▶ Reading text:
• • • •
Aaron bore the names of twelve tribes on his chest. Yeshua bears your name before the Father… not on a stone, but in the wounds of His hands, written on His heart.
The Urim meant light, and Yeshua declares: “I am the light of the world” (John 8:12).
The Thummim meant truth and perfection, and Yeshua declares: “I am the way, the truth, and the life” (John 14:6).
The Urim and Thummim were not the destination. They were the signpost.
From Stones to Spirit
We no longer need sacred objects to know the will of God — we have been given something far greater. ‘But when the Spirit of truth comes, He will guide you into all the truth. He will not speak on His own; but whatever He hears, He will speak. And He will tell you what is to come.’ — John 16:13, TLV
The Holy Spirit, given at Pentecost (Shavuot), is the living fulfillment of what the Urim and Thummim could only point toward. Not an object pressed to a chest, but a Presence dwelling within… illuminating, guiding, perfecting, whispering the very will of God to those who have ears to hear.
What the Urim and Thummim Teach Us About Seeking God’s Will Today
We may not carry sacred stones in a breastplate. But we are still called to the same sacred act: seeking.
The Urim and Thummim remind us that seeking God’s will was never casual in Israel. It was not something the people did on a whim, in a hurry, or as a last resort after exhausting every human option. Seeking God’s will through the Urim and Thummim required:
The right person. Only the High Priest could inquire through the Urim and Thummim. Not because God was inaccessible to ordinary Israelites, but because the structure God established reflected the seriousness of the act. Seeking required a mediator who was set apart, consecrated, and prepared.
• • • •
(Collected data)
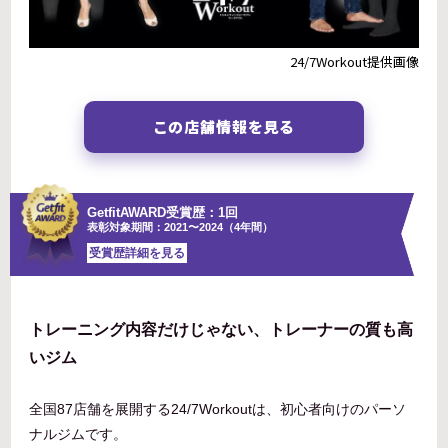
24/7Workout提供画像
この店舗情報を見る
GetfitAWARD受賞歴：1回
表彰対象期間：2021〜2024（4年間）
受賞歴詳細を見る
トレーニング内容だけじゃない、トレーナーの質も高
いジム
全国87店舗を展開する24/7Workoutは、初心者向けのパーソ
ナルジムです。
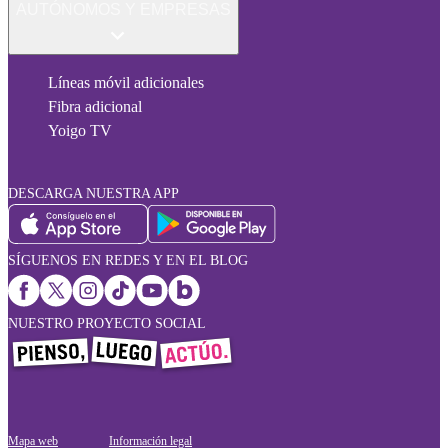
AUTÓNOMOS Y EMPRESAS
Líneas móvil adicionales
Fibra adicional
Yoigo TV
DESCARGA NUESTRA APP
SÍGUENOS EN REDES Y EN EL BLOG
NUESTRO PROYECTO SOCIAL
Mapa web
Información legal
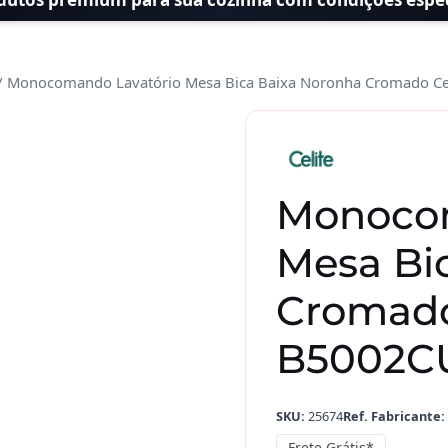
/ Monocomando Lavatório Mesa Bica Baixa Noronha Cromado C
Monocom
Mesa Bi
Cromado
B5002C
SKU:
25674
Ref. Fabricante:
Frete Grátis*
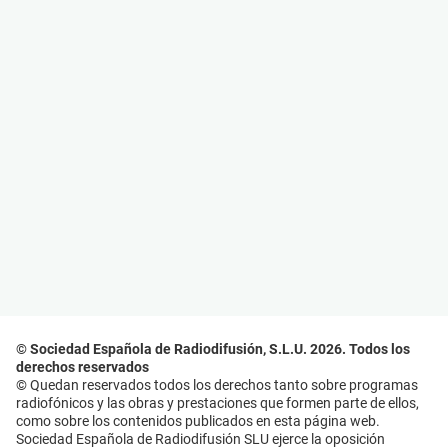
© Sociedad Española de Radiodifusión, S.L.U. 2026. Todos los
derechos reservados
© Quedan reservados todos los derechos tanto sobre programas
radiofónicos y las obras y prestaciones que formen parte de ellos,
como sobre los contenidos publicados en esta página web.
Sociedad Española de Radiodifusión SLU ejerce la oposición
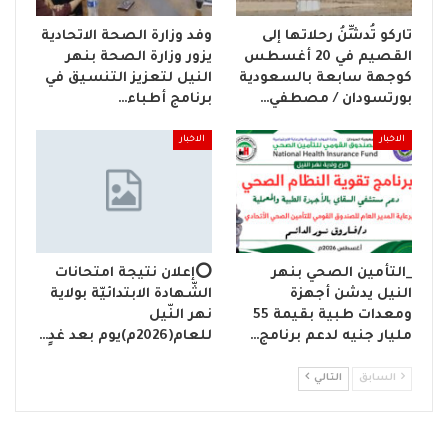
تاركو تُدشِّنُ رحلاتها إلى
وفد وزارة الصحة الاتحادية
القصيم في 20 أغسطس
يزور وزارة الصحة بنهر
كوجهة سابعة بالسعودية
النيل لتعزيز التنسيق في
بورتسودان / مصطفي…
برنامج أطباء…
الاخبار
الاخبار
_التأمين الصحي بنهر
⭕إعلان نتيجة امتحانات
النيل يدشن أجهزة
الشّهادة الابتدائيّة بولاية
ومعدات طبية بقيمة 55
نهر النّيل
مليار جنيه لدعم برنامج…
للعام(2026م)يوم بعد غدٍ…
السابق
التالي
• • • •
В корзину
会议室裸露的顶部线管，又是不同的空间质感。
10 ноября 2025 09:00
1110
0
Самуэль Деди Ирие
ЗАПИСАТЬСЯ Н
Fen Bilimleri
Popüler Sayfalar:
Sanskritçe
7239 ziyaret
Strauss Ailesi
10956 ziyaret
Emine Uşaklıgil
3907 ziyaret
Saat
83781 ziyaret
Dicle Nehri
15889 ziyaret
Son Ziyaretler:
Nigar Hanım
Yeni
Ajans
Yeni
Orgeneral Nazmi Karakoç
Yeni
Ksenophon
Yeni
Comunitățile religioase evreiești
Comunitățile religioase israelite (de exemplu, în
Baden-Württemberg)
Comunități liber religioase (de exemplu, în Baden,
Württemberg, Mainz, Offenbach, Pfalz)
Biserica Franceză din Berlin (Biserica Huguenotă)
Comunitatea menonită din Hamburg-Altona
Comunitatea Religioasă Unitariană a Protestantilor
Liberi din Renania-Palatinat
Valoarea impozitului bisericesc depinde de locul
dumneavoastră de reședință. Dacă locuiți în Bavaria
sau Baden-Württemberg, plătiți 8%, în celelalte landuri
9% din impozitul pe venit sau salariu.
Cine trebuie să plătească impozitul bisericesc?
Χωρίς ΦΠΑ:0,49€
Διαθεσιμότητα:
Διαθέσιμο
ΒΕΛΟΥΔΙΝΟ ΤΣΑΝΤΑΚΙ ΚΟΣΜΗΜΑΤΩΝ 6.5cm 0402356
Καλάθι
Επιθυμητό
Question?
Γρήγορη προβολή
• • • •
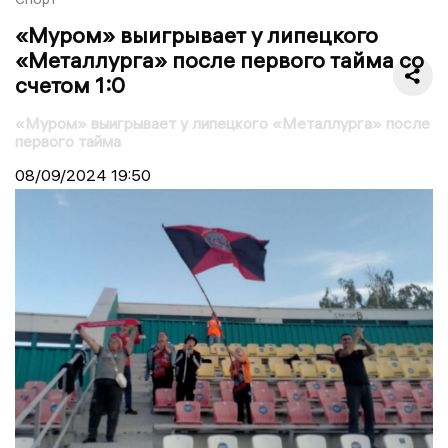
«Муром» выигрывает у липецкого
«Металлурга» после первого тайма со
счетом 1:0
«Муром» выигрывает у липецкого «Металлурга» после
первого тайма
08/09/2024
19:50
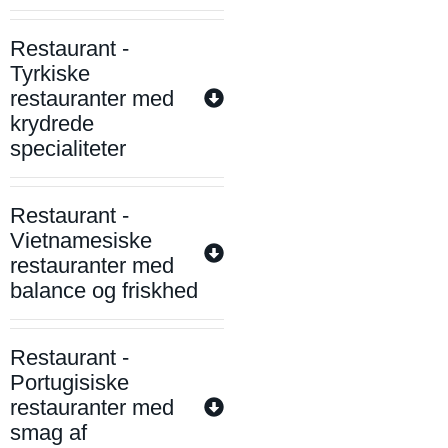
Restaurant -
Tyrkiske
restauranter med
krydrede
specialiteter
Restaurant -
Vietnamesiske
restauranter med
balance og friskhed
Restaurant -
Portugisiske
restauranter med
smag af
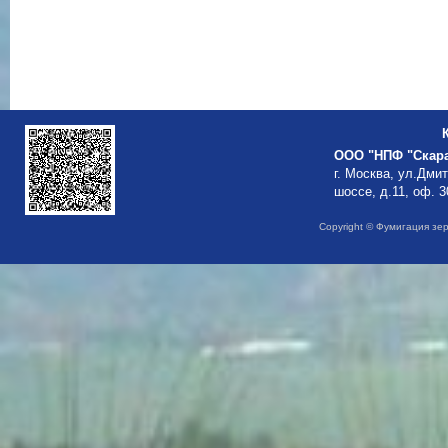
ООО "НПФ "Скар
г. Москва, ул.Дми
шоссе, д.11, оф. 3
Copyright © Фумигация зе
• • • •
▶ Exercise goal: According to the passage on the Urim and Thummim, who alone could inquire through them? The collected data are separate from the passage on the Urim and Thummim.

▶ Result: Only the High Priest.